══ Data for analysis ══

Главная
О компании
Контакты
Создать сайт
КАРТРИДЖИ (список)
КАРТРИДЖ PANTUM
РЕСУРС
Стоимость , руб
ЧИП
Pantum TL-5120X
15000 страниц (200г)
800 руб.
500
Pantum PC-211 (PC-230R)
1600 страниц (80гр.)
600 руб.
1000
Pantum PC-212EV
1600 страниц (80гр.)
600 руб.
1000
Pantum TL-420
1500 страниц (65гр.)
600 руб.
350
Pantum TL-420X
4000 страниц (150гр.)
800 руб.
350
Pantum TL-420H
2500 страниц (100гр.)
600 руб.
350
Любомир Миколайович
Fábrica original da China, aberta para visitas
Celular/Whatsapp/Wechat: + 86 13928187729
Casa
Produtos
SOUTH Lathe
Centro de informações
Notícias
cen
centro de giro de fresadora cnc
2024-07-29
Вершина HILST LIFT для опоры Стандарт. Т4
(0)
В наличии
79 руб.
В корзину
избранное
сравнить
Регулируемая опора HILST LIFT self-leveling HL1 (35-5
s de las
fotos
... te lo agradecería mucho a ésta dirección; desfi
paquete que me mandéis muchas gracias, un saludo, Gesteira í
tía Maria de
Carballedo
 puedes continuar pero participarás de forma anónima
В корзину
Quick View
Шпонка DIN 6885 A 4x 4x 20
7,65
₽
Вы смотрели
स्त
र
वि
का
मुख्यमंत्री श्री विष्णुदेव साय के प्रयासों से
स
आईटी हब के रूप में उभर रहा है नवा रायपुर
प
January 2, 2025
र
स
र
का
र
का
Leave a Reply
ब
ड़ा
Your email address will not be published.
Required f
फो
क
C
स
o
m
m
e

═══

Instruction:
Copy each line of the data that contains the word "HILST", leaving the other lines out.

Response:
Вершина HILST LIFT для опоры Стандарт. Т4
Регулируемая опора HILST LIFT self-leveling HL1 (35-5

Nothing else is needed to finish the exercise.